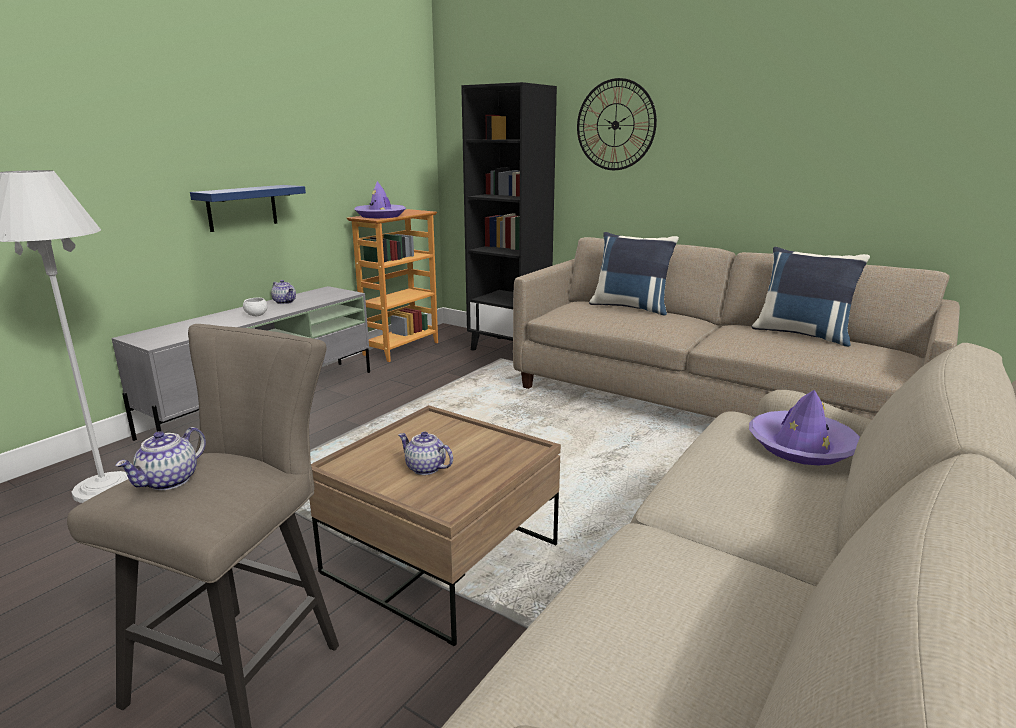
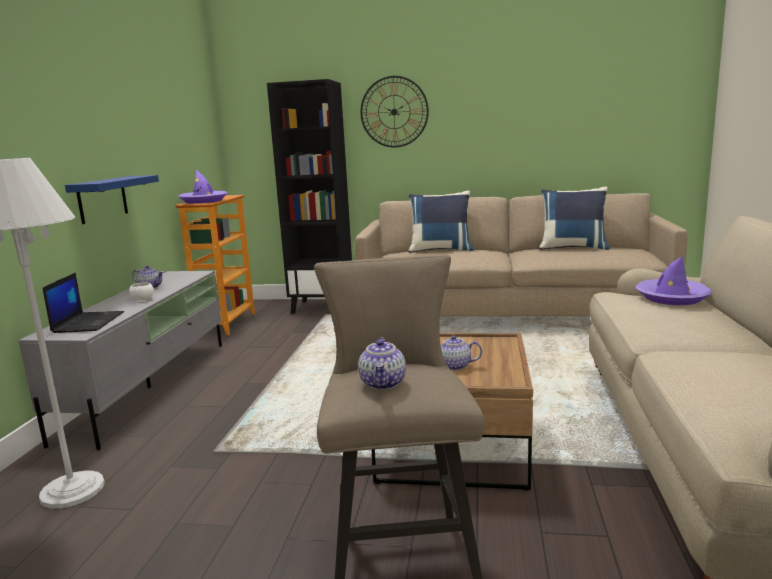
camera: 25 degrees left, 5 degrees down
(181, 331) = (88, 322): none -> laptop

* * *

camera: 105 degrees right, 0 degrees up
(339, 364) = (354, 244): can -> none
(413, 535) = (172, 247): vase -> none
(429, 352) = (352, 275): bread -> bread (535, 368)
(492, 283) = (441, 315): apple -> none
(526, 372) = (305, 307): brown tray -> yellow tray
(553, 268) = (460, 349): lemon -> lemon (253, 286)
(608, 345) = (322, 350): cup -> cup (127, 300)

...

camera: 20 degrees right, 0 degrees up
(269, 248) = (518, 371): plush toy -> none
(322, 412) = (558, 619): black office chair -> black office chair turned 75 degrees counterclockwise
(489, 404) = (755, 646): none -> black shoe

• _Your goal_
Copy out only the lines above from the one with "(553, 268) = (460, 349): lemon" to the one with "(608, 345) = (322, 350): cup", inclusive, exactly as they stand.

• _Solution to the problem_
(553, 268) = (460, 349): lemon -> lemon (253, 286)
(608, 345) = (322, 350): cup -> cup (127, 300)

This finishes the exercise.